Its UV-Vis absorption and fluorescence emission were characterized: the absorption of TEG-3D-nanographene in different solvents (H2O and CH2Cl2) show similar behavior with maxima around 430 nm, with a big shift in the fluorescence spectra.

Exploiting the water solubility and the fluorescence of TEG-3D-nanographene, the authors of the paper used it to stain (color) HeLa cells (human cell line, commonly used in scientific research, originally from a cervix cancer).  They demonstrated, first of all, that, in absence of irradiation, the cell viability stayed unchanged, showing no direct or immediate effect of TEG-3D-nanographene on the cell line, and irradiating at 489 nm without TEG-3D-nanographene did not show any changes again.

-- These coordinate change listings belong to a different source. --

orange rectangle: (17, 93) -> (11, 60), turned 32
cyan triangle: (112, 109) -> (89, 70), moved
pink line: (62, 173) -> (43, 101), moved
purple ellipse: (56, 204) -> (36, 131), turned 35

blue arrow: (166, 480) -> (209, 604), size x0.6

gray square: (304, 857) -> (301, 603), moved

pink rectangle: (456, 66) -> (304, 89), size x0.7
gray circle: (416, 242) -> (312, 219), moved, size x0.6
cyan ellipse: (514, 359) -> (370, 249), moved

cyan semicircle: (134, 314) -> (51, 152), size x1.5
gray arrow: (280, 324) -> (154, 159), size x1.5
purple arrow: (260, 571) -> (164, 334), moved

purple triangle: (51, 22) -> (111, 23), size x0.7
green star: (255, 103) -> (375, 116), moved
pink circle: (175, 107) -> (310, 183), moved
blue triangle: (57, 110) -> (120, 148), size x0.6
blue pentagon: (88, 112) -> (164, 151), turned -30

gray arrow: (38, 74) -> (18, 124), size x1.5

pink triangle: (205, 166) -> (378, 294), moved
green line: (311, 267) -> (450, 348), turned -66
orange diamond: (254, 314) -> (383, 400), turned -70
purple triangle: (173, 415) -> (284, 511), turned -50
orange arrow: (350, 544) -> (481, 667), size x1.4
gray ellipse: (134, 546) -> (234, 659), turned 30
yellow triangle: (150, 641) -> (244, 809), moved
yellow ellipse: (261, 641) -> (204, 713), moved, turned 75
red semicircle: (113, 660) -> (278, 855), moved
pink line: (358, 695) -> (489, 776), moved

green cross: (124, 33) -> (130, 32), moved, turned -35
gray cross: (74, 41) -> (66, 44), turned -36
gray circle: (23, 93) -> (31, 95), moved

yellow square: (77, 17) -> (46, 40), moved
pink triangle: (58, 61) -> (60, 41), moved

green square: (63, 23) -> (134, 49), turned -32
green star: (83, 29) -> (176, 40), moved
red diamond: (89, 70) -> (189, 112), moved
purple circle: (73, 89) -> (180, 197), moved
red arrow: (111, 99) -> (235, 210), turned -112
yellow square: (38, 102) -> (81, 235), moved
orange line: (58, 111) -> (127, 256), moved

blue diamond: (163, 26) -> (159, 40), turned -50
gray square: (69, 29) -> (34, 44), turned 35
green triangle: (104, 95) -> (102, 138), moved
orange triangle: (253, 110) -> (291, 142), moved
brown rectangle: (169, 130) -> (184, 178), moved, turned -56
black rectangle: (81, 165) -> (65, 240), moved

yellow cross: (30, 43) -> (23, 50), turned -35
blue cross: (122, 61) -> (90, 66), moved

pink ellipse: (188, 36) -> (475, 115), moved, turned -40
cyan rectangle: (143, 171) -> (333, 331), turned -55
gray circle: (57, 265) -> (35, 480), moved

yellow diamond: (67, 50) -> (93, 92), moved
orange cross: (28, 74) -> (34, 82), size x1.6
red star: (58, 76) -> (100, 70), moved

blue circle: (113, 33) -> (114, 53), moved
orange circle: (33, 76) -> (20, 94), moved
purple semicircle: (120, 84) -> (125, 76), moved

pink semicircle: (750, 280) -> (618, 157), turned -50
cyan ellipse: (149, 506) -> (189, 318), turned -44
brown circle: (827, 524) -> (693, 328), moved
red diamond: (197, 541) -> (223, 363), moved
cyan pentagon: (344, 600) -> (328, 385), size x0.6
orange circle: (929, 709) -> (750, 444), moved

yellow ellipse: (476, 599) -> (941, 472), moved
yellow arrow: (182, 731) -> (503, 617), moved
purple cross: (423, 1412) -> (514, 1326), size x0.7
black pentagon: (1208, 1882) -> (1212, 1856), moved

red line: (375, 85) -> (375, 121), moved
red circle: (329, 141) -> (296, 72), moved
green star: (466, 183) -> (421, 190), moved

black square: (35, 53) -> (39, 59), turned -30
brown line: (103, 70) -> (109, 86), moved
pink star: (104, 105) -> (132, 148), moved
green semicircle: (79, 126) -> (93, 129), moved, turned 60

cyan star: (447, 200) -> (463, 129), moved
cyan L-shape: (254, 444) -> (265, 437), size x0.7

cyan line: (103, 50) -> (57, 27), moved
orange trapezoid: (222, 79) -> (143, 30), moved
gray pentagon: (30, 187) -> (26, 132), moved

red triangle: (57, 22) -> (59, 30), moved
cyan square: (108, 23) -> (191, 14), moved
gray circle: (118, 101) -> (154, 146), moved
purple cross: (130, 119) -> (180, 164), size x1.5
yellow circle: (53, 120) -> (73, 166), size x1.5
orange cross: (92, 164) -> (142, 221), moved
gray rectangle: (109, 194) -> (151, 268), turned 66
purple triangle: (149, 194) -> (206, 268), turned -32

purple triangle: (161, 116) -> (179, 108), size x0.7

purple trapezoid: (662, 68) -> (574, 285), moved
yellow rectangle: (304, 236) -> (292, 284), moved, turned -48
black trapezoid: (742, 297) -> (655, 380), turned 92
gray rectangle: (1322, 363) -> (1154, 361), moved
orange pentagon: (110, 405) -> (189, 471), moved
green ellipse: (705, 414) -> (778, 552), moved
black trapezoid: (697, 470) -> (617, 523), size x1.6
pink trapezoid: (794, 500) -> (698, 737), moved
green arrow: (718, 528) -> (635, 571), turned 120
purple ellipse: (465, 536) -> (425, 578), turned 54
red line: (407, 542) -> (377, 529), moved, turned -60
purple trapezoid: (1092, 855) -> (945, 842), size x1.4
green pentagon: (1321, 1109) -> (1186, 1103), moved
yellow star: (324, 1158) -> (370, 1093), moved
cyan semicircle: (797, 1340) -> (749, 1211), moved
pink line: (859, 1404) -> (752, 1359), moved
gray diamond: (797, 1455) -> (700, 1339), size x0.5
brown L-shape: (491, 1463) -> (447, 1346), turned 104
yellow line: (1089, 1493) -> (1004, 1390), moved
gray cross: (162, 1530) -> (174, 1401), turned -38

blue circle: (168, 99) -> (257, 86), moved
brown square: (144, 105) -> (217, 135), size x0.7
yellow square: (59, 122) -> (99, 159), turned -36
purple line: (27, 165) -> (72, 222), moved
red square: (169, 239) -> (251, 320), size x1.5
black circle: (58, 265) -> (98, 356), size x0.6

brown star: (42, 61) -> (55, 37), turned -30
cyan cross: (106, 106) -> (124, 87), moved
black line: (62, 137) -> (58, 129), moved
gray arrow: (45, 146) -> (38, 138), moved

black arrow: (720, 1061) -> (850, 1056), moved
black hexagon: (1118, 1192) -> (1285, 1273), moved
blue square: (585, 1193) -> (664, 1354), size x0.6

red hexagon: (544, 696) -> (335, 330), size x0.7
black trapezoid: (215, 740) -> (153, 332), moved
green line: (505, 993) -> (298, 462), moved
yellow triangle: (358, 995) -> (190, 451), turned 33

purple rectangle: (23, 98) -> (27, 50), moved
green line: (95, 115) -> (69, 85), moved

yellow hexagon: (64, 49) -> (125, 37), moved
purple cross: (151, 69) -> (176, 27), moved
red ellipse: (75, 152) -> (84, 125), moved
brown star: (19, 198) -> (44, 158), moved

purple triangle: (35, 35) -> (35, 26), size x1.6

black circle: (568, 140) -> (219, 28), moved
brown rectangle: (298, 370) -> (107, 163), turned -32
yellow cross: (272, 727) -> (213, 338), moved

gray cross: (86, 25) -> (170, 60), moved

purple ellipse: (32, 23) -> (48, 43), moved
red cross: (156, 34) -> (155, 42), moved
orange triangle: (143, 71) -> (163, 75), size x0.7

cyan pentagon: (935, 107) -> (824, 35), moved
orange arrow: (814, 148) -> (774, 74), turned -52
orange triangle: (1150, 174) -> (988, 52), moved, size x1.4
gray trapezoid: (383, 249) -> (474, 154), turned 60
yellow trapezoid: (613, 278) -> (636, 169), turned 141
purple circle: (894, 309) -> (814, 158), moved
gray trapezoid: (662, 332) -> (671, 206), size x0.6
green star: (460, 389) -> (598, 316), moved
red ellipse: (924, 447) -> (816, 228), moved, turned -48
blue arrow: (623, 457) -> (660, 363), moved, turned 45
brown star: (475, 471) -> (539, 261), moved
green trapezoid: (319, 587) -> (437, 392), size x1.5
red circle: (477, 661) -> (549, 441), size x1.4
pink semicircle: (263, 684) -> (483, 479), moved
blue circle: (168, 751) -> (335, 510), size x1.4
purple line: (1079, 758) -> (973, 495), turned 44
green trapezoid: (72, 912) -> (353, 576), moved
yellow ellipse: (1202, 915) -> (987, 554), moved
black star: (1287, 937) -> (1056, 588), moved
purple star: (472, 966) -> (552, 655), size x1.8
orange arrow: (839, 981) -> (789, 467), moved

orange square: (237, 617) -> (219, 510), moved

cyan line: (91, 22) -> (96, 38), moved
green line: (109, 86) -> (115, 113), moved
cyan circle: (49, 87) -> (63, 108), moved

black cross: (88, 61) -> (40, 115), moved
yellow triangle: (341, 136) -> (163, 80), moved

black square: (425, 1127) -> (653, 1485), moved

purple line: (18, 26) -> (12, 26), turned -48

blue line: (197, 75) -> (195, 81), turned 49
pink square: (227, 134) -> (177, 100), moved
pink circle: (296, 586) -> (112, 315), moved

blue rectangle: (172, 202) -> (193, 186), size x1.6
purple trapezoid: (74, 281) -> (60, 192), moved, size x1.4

On the other side,  selective irradiation at 489 nm rapidly killed the HeLa cells in presence of TEG-3D-nanographene. This cytotoxic effect was demonstrated to be concentration dependent, killing almost all the cell line with only 5.0 µM of the nanostructure.

The mechanism that leads to cellular death is still unclear but it is known to involve singlet oxygen generation and free radicals (very reactive species, often cause of tissue-damaging and degradation).

This new application can lead the way for a new type of photodrugs based on nanographene structures. The tunability of these structures makes them interesting and exciting for the new range of possible applications. Looking at this specific case, its low cytotoxicity in absence of irradiation makes it a selective killer, activable and thus controllable from the outside. Although it is not cell-selective per se, the irradiation can be turned on only in presence of the target cell.